=== Exercise instructions ===
Find every line below where the word "skelbkite" occurs, then give how many you found and nothing else.
________
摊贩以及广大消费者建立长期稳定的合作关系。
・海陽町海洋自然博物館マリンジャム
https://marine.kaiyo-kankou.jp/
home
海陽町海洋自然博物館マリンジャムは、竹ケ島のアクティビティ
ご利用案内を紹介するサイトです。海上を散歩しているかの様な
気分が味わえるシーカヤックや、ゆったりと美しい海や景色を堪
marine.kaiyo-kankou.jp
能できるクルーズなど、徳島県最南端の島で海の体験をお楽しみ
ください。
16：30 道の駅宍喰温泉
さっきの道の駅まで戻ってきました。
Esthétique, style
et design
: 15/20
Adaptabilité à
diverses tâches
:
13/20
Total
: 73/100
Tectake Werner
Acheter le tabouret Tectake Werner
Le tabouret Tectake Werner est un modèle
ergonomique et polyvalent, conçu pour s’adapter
________
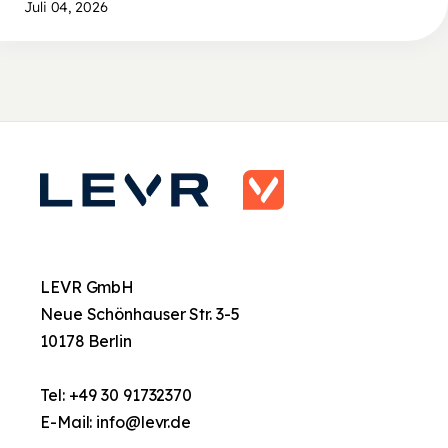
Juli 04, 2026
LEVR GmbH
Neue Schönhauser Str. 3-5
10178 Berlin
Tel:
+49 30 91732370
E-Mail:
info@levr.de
________
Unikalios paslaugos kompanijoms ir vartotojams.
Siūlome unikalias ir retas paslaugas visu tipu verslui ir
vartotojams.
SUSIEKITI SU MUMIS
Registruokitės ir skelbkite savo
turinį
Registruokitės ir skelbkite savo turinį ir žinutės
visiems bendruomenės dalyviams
________
=== Result of the exercise ===
2